(Page segmentation data)
◇ ◇ ◇ ◇ ◇
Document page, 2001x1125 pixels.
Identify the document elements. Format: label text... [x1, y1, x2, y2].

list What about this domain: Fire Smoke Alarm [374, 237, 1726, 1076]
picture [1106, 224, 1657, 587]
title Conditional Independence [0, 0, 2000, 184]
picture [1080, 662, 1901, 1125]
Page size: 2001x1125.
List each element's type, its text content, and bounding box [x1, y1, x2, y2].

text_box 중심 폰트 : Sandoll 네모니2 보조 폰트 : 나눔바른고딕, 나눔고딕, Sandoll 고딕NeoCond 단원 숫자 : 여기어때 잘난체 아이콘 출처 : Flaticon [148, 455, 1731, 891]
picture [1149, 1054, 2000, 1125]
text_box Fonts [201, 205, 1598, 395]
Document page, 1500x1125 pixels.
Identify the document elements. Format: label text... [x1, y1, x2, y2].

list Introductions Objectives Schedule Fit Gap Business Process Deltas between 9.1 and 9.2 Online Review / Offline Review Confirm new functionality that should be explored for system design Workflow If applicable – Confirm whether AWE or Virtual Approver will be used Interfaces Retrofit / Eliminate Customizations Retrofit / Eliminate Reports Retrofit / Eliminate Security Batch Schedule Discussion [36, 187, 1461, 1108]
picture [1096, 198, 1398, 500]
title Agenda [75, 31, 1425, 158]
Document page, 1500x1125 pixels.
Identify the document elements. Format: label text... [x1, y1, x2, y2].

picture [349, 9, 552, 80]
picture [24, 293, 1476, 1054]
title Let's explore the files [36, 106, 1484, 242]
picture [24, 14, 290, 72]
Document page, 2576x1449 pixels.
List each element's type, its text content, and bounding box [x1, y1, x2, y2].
◇ ◇ ◇ ◇ ◇
-- EXERCISE BRIEF --
Every line with "pixels" in it should be copied from the entries above.

-- WRITTEN REPLY --
Document page, 2001x1125 pixels.
Document page, 1500x1125 pixels.
Document page, 1500x1125 pixels.
Document page, 2576x1449 pixels.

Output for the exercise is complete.